**Document segment**
########################################

Authentication Failed¶

RuntimeError: SecureLLM returned 401: Unauthorized

Solutions:

Verify API key is correct
Check if API key is required (some deployments don’t require auth)
Ensure Authorization: Bearer header format is correct

Model Not Found¶

RuntimeError: SecureLLM returned 404: Model not found

Solutions:

Check available models in SecureLLM
Use default model if unsure
Verify model name matches SecureLLM configuration

Timeout Errors¶

TimeoutError: SecureLLM request timed out after 300s

Solutions:

Increase timeout: timeout=600
Use smaller model
Reduce prompt size
Check SecureLLM server resources

Migration from Ollama¶

If you’re currently using Ollama and want to switch to SecureLLM:

1. Update Configuration¶

# Old (Ollama)
OLLAMA_BASE_URL=http://localhost:11434
OLLAMA_MODEL=qwen3.5:35b

# New (SecureLLM - Kubernetes same namespace)
SECURELLM_BASE_URL=http://securellm/securellm/v1
SECURELLM_API_KEY=your_key
SECURELLM_MODEL=qwen-72b

2. Update Default AI Mode¶

In UI Settings:

Change Default AI Mode from “Local (Ollama)” to “SecureLLM (Local Inference)”

3. Test¶

Run a test application through the pipeline to verify SecureLLM is working correctly.

########################################

**Information shown**
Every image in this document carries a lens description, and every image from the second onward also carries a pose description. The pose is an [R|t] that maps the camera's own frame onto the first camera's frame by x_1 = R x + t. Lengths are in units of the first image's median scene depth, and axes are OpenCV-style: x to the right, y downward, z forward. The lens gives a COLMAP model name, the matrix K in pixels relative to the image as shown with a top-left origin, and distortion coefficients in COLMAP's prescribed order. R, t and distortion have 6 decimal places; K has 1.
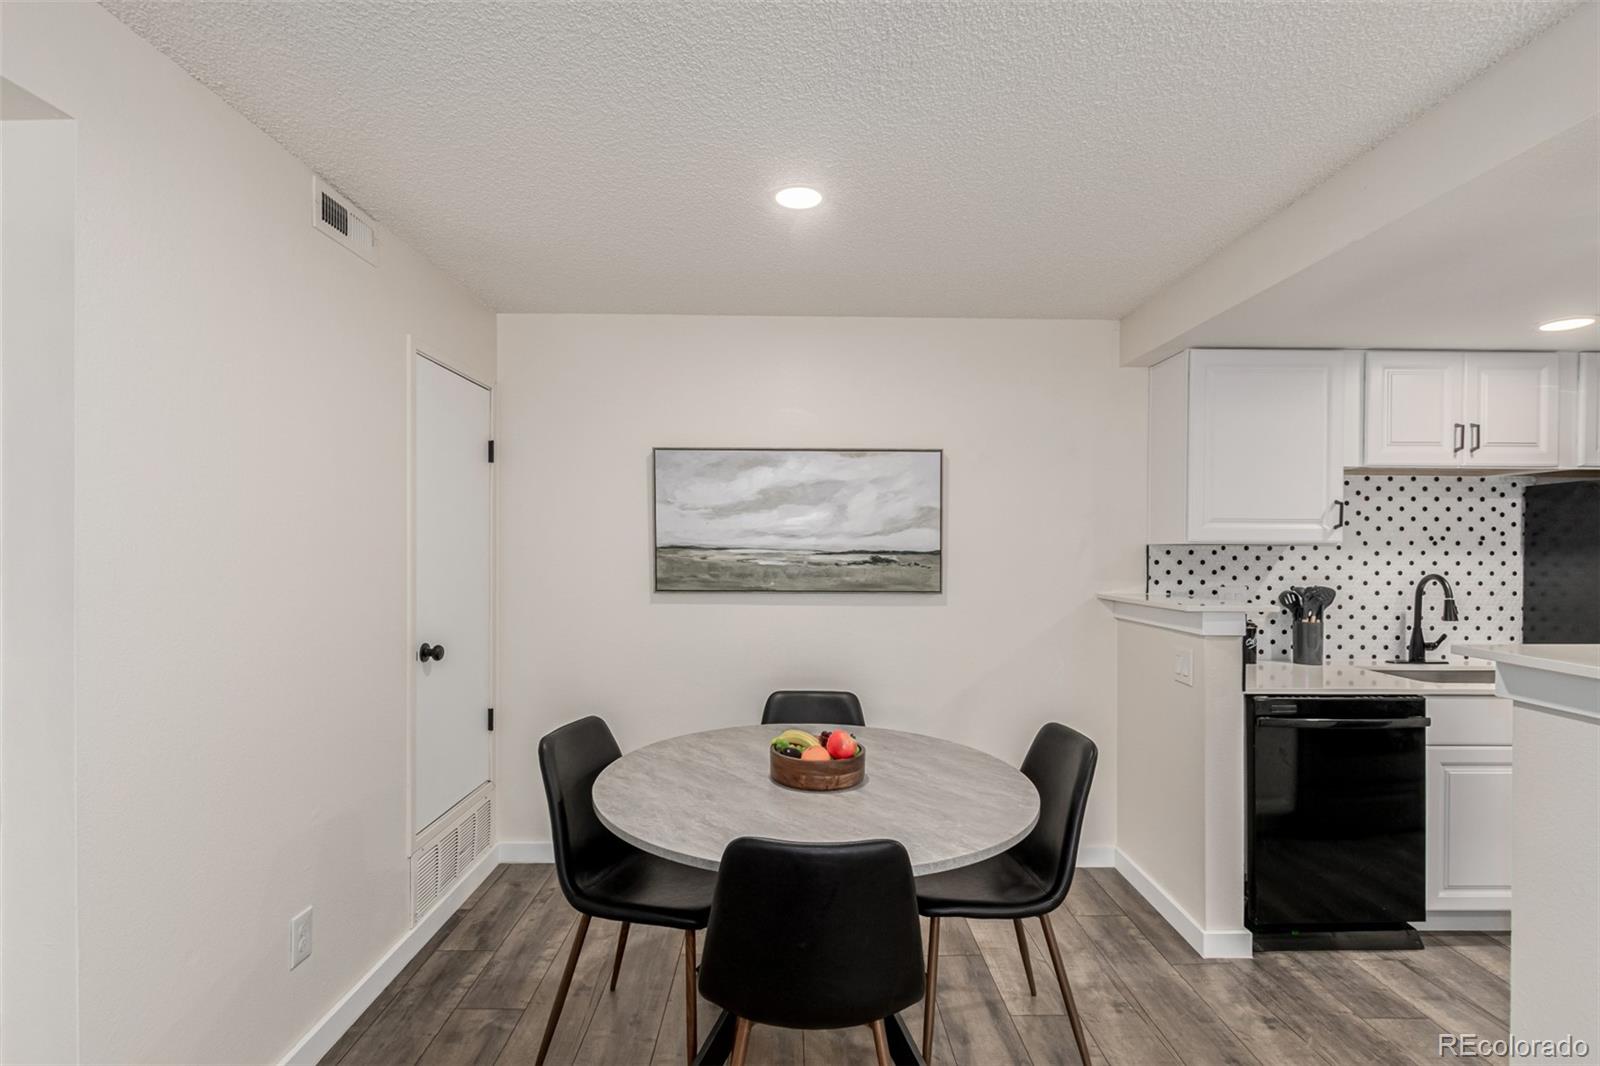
lens RADIAL K [[738.2, 0, 811.7], [0, 738.2, 557.5], [0, 0, 1]] dist [0.008260, -0.004613]
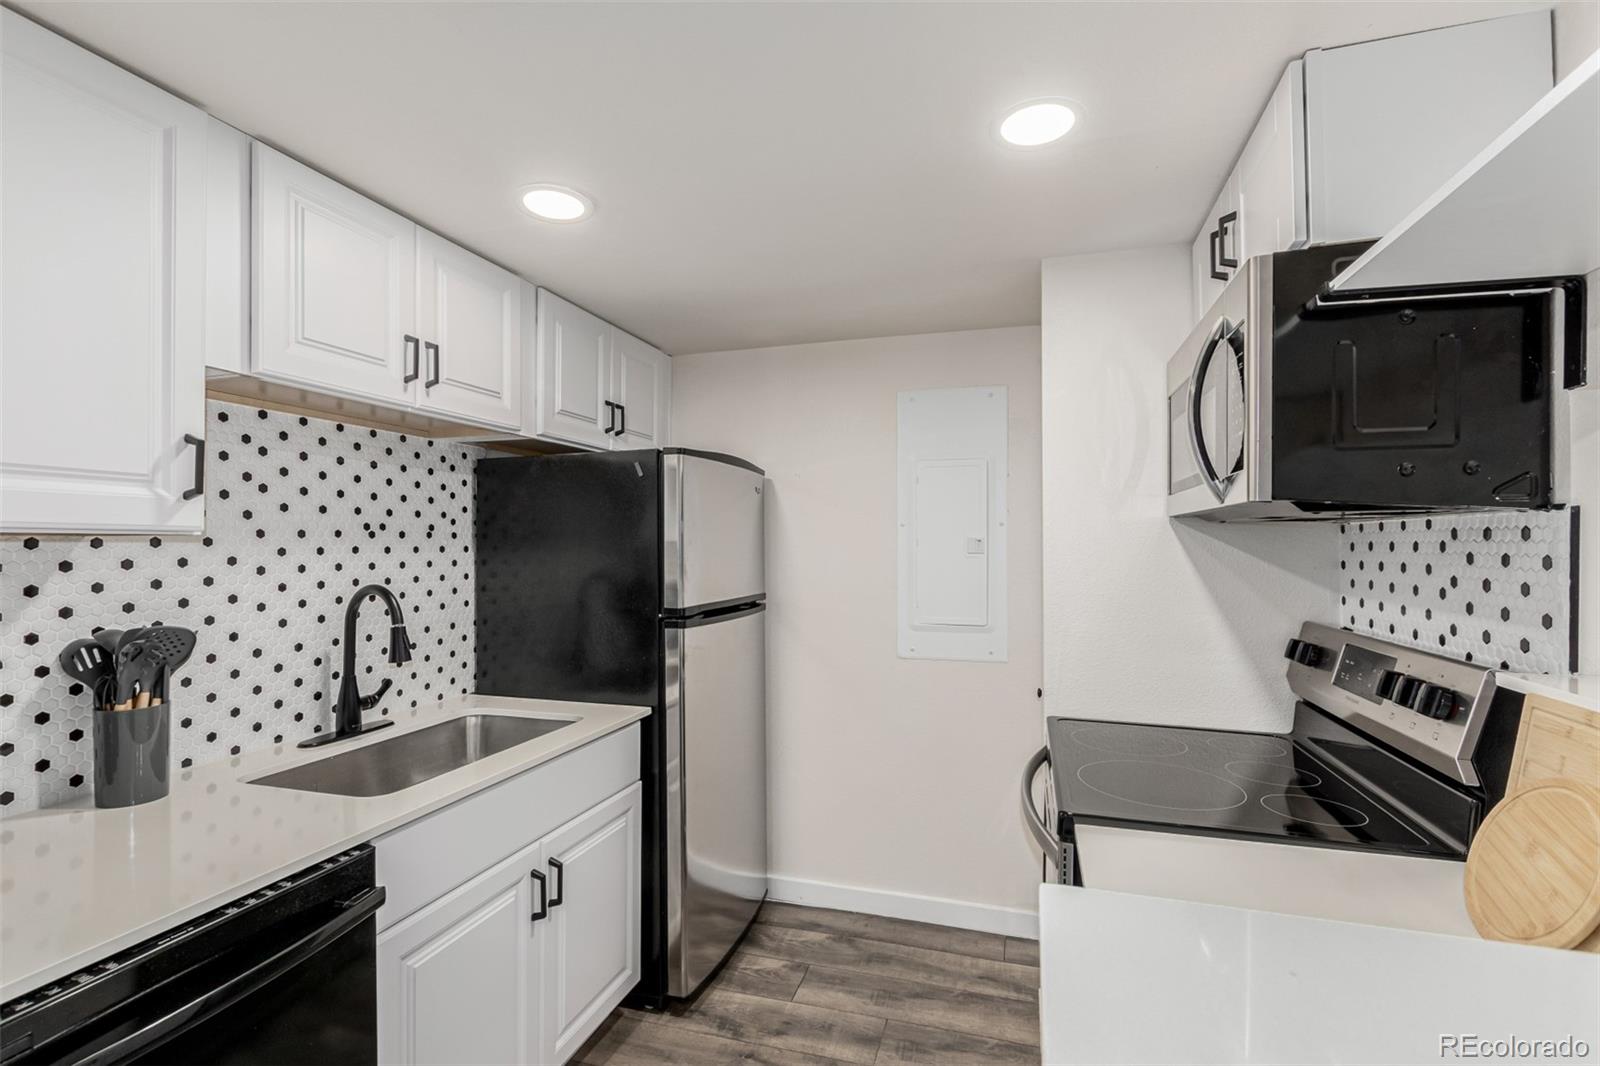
lens RADIAL K [[738.2, 0, 796.2], [0, 738.2, 539.1], [0, 0, 1]] dist [0.008260, -0.004613]
pose [[0.317179, 0.002702, 0.948362, 0.366770], [0.013135, 0.999888, -0.007242, -0.006018], [-0.948275, 0.014754, 0.317108, 0.468199]]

########################################

**Problems and tasks**
1. From the SecureLLM troubleshooting text, please return the passage that opens with the words containing "RuntimeError: SecureLLM returned 401: Unauthorized" and closes with "don’t require auth)", copied without any change.
2. Translate into Spanish this sentence from the SecureLLM troubleshooting text: "Run a test application through the pipeline to verify SecureLLM is working correctly."

**Outputs in order**
1.
RuntimeError: SecureLLM returned 401: Unauthorized

Solutions:

Verify API key is correct
Check if API key is required (some deployments don’t require auth)

2. Ejecute una aplicación de prueba a través de la canalización para verificar que SecureLLM funcione correctamente.